Here’s how that goes:Intake: “are you taking anything?”Patient: “Nope!”Intake: “What about over-the-counter? Like allergy medicine?”Patient: “oh! Yes, Sudafed for my sinuses.” (Narrator: Sudafed raises blood pressure)Intake: “Anything else?”Patient: “Nope!”
...except for the megadose multivitamin with extra calcium (blocks iron absorption), St. John’s Wort for mood, (many contraindications), and other supplements that can mask celiac disease or other deficiency disorders
Anyway, it’s become a safety protocol to assume the answer is yes. Have a nice day!
I used to do medical billing, first for a chiropractic practice, then for a pediatric practice.
At the chiropractic office, we didn't get many visits from reps at all - one homeopathic remedy salesdude came by and sold the chiropractor on his brand, and threw in a nifty stand on which to display the stuff we carried (over my objections), but that was it.
At the pediatric office, I have no idea what personal financial "incentives" the four doctors in the practice got (on this list, one got $18 and one got $0), but we were visited by each pharma rep about once a week. They invariably brought lunch-ish items... chocolate-covered strawberries, trays of shrimp cocktail, a variety of sandwiches, cake and cookies, and that sort of thing - and the office staff got very snarky about the free nosh if it wasn't luxurious enough.

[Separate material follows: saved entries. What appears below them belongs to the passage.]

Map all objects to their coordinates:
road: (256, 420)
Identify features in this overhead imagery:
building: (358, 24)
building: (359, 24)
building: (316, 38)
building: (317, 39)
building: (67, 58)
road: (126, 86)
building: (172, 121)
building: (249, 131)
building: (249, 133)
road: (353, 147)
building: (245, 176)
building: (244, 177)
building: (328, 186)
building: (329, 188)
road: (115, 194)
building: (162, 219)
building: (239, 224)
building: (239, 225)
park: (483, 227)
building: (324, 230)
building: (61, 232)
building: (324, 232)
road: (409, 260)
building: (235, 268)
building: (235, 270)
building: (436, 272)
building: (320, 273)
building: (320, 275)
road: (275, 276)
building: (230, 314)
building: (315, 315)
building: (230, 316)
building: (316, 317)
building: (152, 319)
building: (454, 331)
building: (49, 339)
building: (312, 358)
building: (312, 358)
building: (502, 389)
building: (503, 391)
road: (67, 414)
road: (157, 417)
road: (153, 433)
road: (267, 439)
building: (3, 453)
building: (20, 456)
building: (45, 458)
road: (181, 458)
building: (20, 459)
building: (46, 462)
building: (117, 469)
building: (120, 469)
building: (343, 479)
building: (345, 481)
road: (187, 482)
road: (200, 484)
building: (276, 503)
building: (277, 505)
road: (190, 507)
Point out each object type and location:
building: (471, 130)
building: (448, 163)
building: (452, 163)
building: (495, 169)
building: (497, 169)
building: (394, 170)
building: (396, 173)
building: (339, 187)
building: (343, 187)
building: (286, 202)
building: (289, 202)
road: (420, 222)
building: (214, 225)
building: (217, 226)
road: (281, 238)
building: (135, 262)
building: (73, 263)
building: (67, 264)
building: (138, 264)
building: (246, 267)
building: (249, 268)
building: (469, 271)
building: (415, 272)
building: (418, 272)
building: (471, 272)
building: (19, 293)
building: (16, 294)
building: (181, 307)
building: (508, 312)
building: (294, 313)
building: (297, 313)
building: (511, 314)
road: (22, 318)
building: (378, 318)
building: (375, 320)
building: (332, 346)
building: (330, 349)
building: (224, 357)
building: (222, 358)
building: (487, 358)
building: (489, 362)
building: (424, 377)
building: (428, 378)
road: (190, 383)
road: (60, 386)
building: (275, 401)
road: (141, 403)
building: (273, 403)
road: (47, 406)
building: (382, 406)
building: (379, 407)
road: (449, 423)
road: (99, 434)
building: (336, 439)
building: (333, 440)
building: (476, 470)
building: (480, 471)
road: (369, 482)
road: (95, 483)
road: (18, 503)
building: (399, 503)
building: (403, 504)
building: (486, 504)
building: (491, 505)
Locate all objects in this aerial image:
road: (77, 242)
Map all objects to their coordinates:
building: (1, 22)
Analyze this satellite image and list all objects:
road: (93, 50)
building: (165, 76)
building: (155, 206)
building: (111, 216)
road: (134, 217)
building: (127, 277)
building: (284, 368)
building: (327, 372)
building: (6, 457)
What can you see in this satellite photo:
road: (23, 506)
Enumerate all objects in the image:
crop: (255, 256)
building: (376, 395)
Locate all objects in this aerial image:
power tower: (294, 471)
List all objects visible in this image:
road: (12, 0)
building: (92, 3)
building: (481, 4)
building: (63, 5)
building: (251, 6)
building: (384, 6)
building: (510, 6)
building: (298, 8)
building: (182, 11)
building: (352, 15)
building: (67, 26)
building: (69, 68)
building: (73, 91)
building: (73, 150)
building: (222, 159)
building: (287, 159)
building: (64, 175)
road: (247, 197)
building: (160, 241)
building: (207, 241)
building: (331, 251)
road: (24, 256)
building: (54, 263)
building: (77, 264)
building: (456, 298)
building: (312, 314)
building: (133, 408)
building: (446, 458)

he (Romney) was smarmier than that:
"corporations are people, my friend"
“over my objections”—good for you!
Of all quackery, homeopathy is the most irritating to me. Take something that causes the condition that you’re trying to cure, then dilute it until there is literally not a single molecule left. The water “remembers.” Imagine a homeopathic birth control preparation: take a sperm cell, place it in an olympic-sized swimming pool full of water, shake the jeebus out of it, take a drop of that water and repeat. Yes, that’s how dumb true homeopathy is. Thanks to Dean Edell, M.D. for that wunnerful analogy.
Any response to a true “homeopathic preparation” is placebo effect.
I know, once they've reached the age of majority we'll let them choose to opt out. But if you do then you can't join after you get sick or injured or gotten past the age of say 35. All out of pocket from that point. Nature will take its course from there.
Luckily, I was in charge of ordering refills, so unless we had patients asking for it, I ordered more of the "herbal" stuff and waaaaaay less of the homeopathic crap they sold.
The herbal crap was still crap, but it was less crappy than the tiny, useless, expensive bottles of water.
The chiropractor I worked for was a lovely woman (sadly, she passed away several years ago) and we got along great, but although she didn't push chiropractic as the cure for everything from acne to cancer and didn't buy into garbage like "applied kinesiology," she did think there was some validity to homeopathy, and she was also an anti-vaxxer... and boy did we have a LOT of arguments about that.
Wow, did not know this. Thanks for the info.
Completely not surprised...our two favorite doctors (a cardiologist and an ENT) got $0 in 2018. Even my kidney surgeon (who is actually really, really famous) only got $4000. And I know he does a lot of lecturing around the world....so I bet it is all meals and stuff like that. (When Melon had her “kidney” surgery he was the one the press quoted...especially the part about that that surgery, even with complications, does not keep you in the hospital for over two weeks).